2.争点4(債務不履行責任の有無)について
 裁判所は、「平成3年に締結したとする控訴人主張の基本契約には,被控訴人の控訴人に対する継続的商品等供給義務が約定されたことを前提とする趣旨の主張をしている」が、認めず、また「本件基本契約に被控訴人の控訴人に対する継続的商品等供給義務があることを前提とする趣旨の主張を含むものと解されるが,本件基本契約書の記載内容は…控訴人と被控訴人との間で被控訴人商品を買い受ける際の売買取引条件の基本的・共通事項に関する条項であり,これらは個別の具体的売買契約が成立する際の約定が中心である」とし、「控訴人が債務不履行として主張するのは,販売ツールの提供義務も本件基本契約の約定に含まれていたことを根拠にするものであるが,販売ツールの提供に関する約定は本件基本契約書に記載はな」く、「交渉が続けられていた特約店契約では販売ツールの提供の約定が盛り込まれることは想定されるものの,この契約締結には至らなかった以上,そのような約定がされたことを認めるべき根拠はない」と判断しました。よって、「被控訴人に本件基本契約を含む基本契約の債務不履行は認め」ませんでした。


3.争点(4)(権利濫用の有無)について
 裁判所は「控訴人は本件商標等を控訴人店舗に掲示する許諾を得ておらず」、「被控訴人に契約違反も認められない」から、「被控訴人の差止請求が権利濫用となる余地はない」と判断しました。
4.まとめ
 以上により、裁判所は、「控訴人が本件商標等を控訴人店舗の壁面に掲示して使用することは,本件商標等に係る被控訴人商標権の侵害であり」,かつ,「不正競争防止法2条1項1号の不正競争」であると判断しました。

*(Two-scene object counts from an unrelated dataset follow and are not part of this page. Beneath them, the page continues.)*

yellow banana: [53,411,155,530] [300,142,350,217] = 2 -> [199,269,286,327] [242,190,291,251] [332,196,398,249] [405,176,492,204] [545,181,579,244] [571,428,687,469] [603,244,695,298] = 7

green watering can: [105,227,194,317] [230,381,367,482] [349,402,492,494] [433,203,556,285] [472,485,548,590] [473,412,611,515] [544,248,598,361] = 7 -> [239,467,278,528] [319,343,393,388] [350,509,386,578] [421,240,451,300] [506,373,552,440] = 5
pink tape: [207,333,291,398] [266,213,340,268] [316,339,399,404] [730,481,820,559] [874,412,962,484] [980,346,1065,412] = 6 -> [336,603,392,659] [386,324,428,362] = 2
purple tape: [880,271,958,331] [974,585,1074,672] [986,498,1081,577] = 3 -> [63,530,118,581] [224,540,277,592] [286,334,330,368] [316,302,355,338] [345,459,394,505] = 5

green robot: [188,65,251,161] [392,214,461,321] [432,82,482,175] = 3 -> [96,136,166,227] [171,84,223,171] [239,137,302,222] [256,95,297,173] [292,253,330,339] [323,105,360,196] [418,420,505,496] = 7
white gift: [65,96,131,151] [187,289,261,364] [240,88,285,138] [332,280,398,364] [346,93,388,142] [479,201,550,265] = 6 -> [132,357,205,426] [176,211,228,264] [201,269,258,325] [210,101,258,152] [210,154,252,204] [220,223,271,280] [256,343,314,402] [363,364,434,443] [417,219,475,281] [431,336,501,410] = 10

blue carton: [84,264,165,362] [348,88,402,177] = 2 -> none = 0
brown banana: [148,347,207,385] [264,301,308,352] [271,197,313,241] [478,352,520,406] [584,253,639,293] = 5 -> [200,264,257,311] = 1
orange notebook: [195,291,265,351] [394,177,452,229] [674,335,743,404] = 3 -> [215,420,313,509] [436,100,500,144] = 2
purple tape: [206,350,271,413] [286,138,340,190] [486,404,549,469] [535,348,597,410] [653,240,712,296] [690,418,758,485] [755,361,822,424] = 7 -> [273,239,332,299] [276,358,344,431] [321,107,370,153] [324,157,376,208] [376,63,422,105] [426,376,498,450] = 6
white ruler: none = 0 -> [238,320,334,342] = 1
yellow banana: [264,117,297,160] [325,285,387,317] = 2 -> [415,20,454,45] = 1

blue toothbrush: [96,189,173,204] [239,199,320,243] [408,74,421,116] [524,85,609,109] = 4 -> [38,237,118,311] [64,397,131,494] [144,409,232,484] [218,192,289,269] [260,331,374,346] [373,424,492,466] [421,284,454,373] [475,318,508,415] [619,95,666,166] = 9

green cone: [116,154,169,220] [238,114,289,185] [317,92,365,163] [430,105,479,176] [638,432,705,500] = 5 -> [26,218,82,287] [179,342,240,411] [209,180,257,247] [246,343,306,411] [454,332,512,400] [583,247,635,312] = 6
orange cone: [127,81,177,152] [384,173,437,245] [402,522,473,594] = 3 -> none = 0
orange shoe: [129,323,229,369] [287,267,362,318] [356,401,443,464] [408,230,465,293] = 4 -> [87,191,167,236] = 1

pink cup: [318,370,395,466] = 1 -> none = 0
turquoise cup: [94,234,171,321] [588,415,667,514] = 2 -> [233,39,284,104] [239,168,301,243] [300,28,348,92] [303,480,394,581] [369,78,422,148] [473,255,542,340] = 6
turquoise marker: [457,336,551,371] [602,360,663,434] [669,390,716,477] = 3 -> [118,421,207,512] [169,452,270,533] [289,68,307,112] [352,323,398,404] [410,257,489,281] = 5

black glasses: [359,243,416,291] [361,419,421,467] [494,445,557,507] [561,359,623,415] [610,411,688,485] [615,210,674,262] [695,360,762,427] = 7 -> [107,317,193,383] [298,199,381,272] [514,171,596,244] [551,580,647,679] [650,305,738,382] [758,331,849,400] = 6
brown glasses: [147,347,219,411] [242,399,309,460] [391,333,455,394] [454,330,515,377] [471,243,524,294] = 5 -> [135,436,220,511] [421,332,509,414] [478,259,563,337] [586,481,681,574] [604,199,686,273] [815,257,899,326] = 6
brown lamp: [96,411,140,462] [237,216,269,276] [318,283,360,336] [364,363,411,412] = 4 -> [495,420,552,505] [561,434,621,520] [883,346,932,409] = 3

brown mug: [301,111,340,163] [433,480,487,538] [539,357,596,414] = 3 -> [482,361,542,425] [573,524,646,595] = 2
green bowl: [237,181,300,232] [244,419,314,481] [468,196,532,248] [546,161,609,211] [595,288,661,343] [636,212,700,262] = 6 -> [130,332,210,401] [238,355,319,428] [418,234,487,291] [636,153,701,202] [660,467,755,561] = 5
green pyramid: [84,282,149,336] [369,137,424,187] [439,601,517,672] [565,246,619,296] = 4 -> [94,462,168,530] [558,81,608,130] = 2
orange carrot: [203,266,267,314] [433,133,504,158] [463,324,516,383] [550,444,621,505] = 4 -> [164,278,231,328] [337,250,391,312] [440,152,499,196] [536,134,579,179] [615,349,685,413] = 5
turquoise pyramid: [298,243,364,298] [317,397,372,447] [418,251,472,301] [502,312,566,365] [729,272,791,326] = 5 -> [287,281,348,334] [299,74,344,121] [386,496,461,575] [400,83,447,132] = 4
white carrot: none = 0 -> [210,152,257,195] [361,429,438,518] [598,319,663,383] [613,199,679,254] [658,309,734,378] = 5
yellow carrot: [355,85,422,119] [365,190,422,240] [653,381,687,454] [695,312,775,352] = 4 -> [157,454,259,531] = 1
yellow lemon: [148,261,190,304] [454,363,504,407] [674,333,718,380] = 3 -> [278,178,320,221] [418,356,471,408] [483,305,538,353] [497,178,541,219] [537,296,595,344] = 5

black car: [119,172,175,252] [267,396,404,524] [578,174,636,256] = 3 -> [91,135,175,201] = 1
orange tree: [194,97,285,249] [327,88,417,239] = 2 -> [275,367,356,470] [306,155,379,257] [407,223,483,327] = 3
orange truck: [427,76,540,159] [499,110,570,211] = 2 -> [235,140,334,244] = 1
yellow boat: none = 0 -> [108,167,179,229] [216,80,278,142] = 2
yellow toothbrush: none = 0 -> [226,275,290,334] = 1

 そして、「控訴人が平成23年12月から平成24年1月までの間に本件商標等の使用を止めているとしても」、「控訴人自身が本件標章を控訴人店舗に掲示することについて被控訴人に差止請求権がないことの確認を求める本件訴訟を維持していること自体から,控訴人は被控訴人の商標権を侵害するおそれがあり」,かつ,「被控訴人の営業上の利益を侵害するおそれがある」ため、「被控訴人は,控訴人に対し,本件商標等に係る商標権に基づいて控訴人が本件標章を控訴人店舗に掲示すること差し止める権利があり,かつ,本件商標等に係る商品等表示に基づいて控訴人が本件標章を控訴人店舗に掲示すること差し止める権利を有し,これら各差止請求権がないことの確認を求める控訴人の債務不存在確認請求は理由がない」などと判断しました。

■結論
 裁判所は「本件請求をいずれも棄却した原判決は相当であり,本件控訴は理由がないから棄却する」と判断しました。

 

■BLM感想等 

 本件のように、製造販売業者にとって、販売業者さん、卸売業者・小売業さんらは、自社商品を広く販売してくれるお取引先として大事にしたいところかと思います。しかし、一方で、統一的な商標・その他の表示の使用を管理しなければ、その出所識別機能、品質保証機能等が発揮されず、信用も蓄積されないというジレンマがあるのではないでしょうか。小売業さんなどにしてみれば、自社があたかも、本件であれば、被控訴人・株式会社TASAKI(被告)と関係が深い旨訴求できれば、お客さんは安心して購入してくれるでしょう。店舗に「田崎真珠」等の看板を掲げたいところですが、商品の値札や包装容器等に「田崎真珠」等の表示がされているのとでは、意味合いが異なります。この点、裁判所も「控訴人店舗内で本件商標等を付した商品を販売する」ことは、「商標権者等である被控訴人によって当然に許諾されていると解されるか若しくはその許諾が強く推定されるのに対し」とし、また「(控訴人の商品販売態様によっては商標権が消尽していることも考えられる。)」とも述べているところです。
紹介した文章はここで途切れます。